Grant Thornton’s recent Family Business Survey Report identified succession planning as a top priority for Australian family businesses with 72 per cent rating it as important for their business in the next 24 months.

When it comes to succession planning there are various legal, financial, and emotional considerations that must be addressed to ensure a successful transition for the next generation. These considerations may be felt more acutely by Australian farmers as the family business is commonly also the family home – and often home to multiple generations – which adds many complexities when making decisions for the future.
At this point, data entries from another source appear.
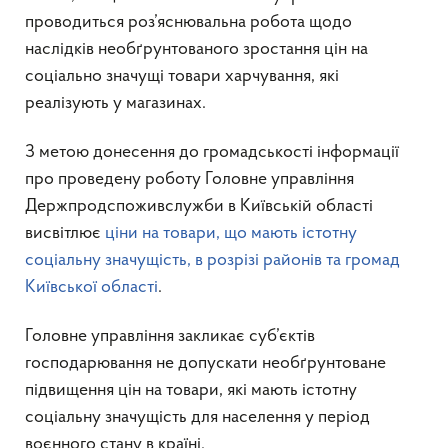
проводиться роз’яснювальна робота щодо
наслідків необґрунтованого зростання цін на
соціально значущі товари харчування, які
реалізують у магазинах.
З метою донесення до громадськості інформації
про проведену роботу Головне управління
Держпродспоживслужби в Київській області
висвітлює
ціни на товари, що мають істотну
соціальну значущість, в розрізі районів та громад
Київської області
.
Головне управління закликає суб’єктів
господарювання не допускати необґрунтоване
підвищення цін на товари, які мають істотну
соціальну значущість для населення у період
воєнного стану в країні.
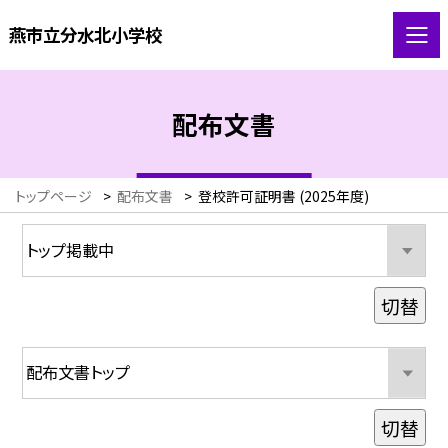
燕市立分水北小学校
配布文書
トップページ
>
配布文書
>
登校許可証明書 (2025年度)
切替
切替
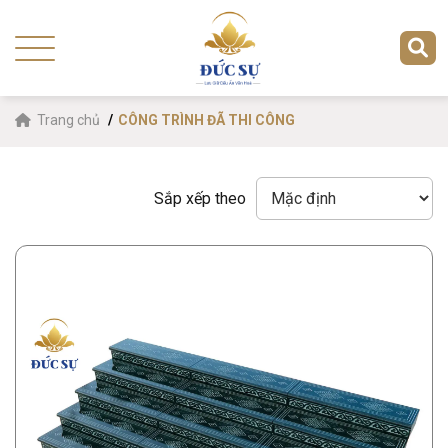
Trang chủ
CÔNG TRÌNH ĐÃ THI CÔNG
Sắp xếp theo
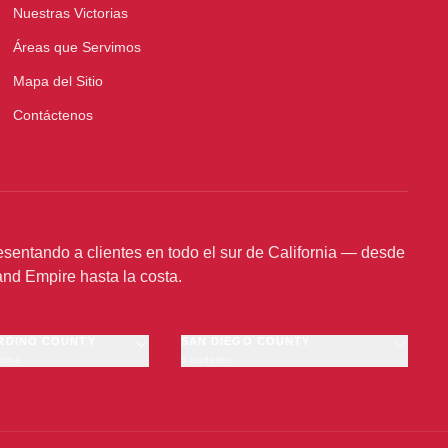
Nuestras Victorias
Áreas que Servimos
Mapa del Sitio
Contáctenos
sentando a clientes en todo el sur de California — desde
land Empire hasta la costa.
RDINO COUNTY
SAN DIEGO COUNTY
icina
5 ciudades
no
San Diego
Chula Vista
amonga
Escondido
Oceanside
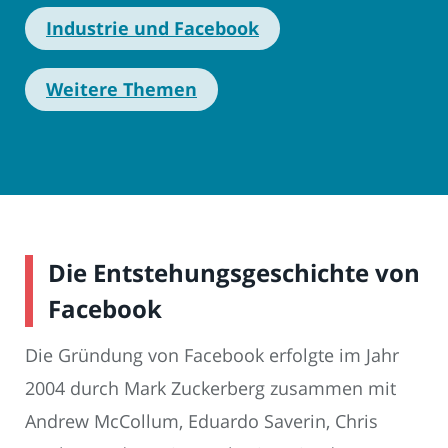
Industrie und Facebook
Weitere Themen
Die Entstehungsgeschichte von
Facebook
Die Gründung von Facebook erfolgte im Jahr
2004 durch Mark Zuckerberg zusammen mit
Andrew McCollum, Eduardo Saverin, Chris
The National Farmers Federation estimates 99 per cent of Australia’s agricultural businesses are wholly Australian owned. Making decisions about the future of the farm, managing finances, and dealing with employees and suppliers are all tasks Australian farmers must consider, particularly when structuring a succession plan for the farm.

Succession planning for a family farm involves not only compliance and documentation, but also the emotional wellbeing of all family members. Passing the farm onto the next generation can be complex, as wealth may not be easily divided, there may be no other assets to consider, and siblings may not have the funds to buy each other out. As farming land becomes more valuable, keeping it in the family will inevitably become more challenging. To avoid conflicts and preserve the legacy of the family farm for generations to come, it’s important to have a plan in place that outlines the roles and responsibilities of each family member.

Adam Fisher, Partner and Head of Private Business Tax & Advisory at Grant Thornton in Adelaide said: “When you own a family business, transition and change are inevitable, so it’s important to be prepared with a solid succession plan. Growing up on a rural property myself, I understand the challenges of handing over the family farm to the next generation such as communication breakdowns, lack of trust, and difficulty in letting go of control.

“Every family business and farm is unique, but a common thread is that every family member is emotionally invested, particularly when it comes to succession. Whether you want to divide assets, sell up, or keep the family business together, an independent, third-party advisor should be considered. The right external advisor will provide technical advice and play a facilitation role to guarantee everyone in the family has a chance to speak and be heard to secure an outcome the entire family is happy with,” Adam Fisher continued.

Grant Thornton Australia’s 2023 Family Business Survey Report identified that succession planning continues to be a key priority for family businesses, with 43 per cent currently formulating a succession plan, and 38 per cent already implementing a plan. Only 15 per cent of family businesses have no plans in place for succession.

The Family Business Survey Report was released on 19 September 2023 in celebration of Family Business Australia Day revealing the key challenges and focal areas for Australian Family Businesses.